De fasen van celademhaling
Er zijn drie essentiële fasen in de celademhaling en het metabolisme: glycolyse, oxidatieve fosforylering en de Krebs-Martiuscyclus.
Glycolyse is het stofwisselingsproces dat plaatsvindt in het cytosol van cellen, waarbij glucose(suiker) wordt omgezet in twee moleculen pyruvaat. Dit is een anaerobe reactie waarbij geen zuurstof nodig is. Het resultaat is de productie van twee moleculen ATP (adenosinetrifosfaat), die bruikbare energie vormen.
Vervolgens komt de glycolysefase, die de geproduceerde pyruvaatmoleculen gebruikt.

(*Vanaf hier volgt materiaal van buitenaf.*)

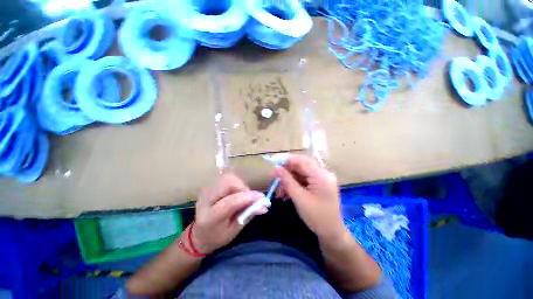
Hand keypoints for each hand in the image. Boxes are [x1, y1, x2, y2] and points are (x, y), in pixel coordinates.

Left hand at [192, 172, 265, 253]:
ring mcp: (206, 191)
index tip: (261, 197)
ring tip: (244, 196)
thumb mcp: (234, 231)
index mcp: (210, 218)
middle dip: (242, 187)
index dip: (247, 198)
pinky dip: (236, 184)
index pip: (230, 202)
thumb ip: (247, 215)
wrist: (200, 234)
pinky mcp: (210, 186)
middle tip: (250, 197)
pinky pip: (227, 179)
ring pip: (228, 177)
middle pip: (227, 182)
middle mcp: (205, 200)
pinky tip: (237, 194)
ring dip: (240, 185)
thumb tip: (263, 206)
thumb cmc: (218, 236)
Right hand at [274, 154, 345, 241]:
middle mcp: (322, 173)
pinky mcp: (318, 183)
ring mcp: (321, 178)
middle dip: (286, 171)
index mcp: (321, 175)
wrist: (332, 233)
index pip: (301, 161)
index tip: (273, 162)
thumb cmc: (317, 217)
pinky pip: (303, 179)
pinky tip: (285, 192)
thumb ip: (287, 181)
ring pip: (300, 173)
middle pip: (300, 165)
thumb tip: (276, 168)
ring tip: (279, 191)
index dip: (286, 159)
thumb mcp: (299, 198)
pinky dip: (293, 184)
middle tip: (274, 178)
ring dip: (288, 179)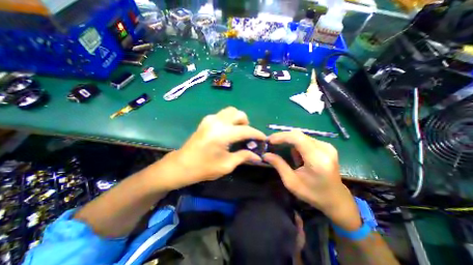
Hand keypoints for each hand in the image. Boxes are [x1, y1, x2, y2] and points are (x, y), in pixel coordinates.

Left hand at [155, 107, 264, 191]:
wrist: (181, 165)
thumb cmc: (204, 168)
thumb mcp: (227, 165)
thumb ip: (244, 156)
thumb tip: (258, 156)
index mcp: (223, 133)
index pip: (246, 130)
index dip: (257, 134)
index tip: (264, 138)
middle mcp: (217, 121)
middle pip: (238, 113)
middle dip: (246, 123)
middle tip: (247, 136)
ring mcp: (210, 119)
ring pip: (230, 111)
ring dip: (238, 120)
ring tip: (238, 132)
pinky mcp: (206, 120)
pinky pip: (223, 115)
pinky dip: (230, 120)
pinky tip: (228, 131)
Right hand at [265, 131, 360, 229]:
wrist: (336, 199)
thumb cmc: (313, 194)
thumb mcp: (291, 182)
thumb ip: (279, 165)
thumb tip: (265, 154)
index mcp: (317, 159)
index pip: (297, 138)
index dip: (281, 136)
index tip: (269, 140)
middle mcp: (324, 149)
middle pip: (298, 134)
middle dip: (282, 137)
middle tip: (271, 142)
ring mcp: (327, 146)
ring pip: (301, 136)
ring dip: (289, 141)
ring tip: (281, 150)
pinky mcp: (327, 147)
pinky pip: (306, 139)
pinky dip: (296, 144)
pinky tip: (295, 155)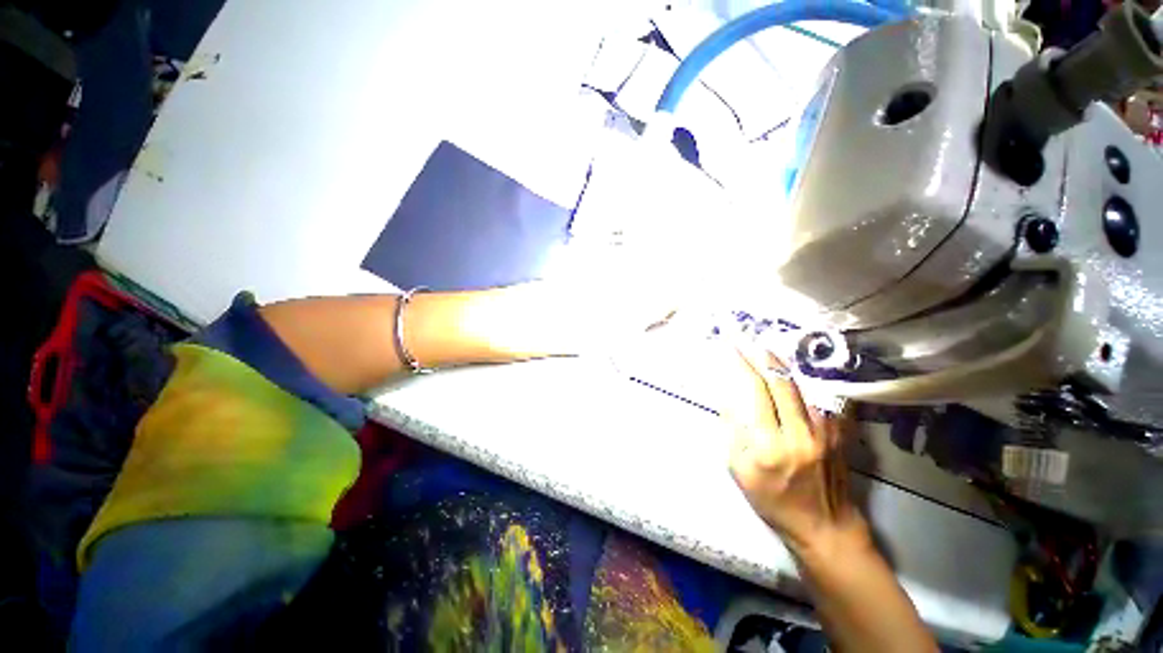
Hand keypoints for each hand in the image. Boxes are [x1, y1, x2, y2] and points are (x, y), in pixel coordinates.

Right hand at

In aanwezigheid van zuurstof in de cellichamen kan pyruvaat worden gedehydrogeneerd en gedecarboxyleerd tot een energierijke molecule. Dit resulteert in het vrijkomen van koolstofdioxide in de atmosfeer, wat dus gepaard gaat met het verlies van zuurstofatomen gecombineerd met oxide (en dus onbruikbaar voor celademhaling).
De Krebs-Martius cyclus is een aërobe fase waarbij zuurstof nodig is en die plaatsvindt in de mitochondriën van elke cel in het menselijk lichaam. De mitochondriën zijn de krachtcentrale van de cel en produceren het grootste deel van de ATP-voorraad van de cel. In deze intracellulaire gebieden vindt ook de elektronentransportketen plaats, wat resulteert in de overdracht van elektronen naar zuurstofreceptoren.
Wanneer elke cel in het lichaam alles krijgt wat het nodig heeft, is het resultaat de accumulatie van een grote hoeveelheid energie en een optimale celademhaling, wat leidt tot een beter metabolisme. Daarom is ademhaling zo belangrijk, vooral omdat wanneer de stofwisseling normaal functioneert, aan de energiebehoeften wordt voldaan. Dit vertaalt zich in beter weefselherstel, snelle ontgifting, verbeterde hormoonfunctie, enz.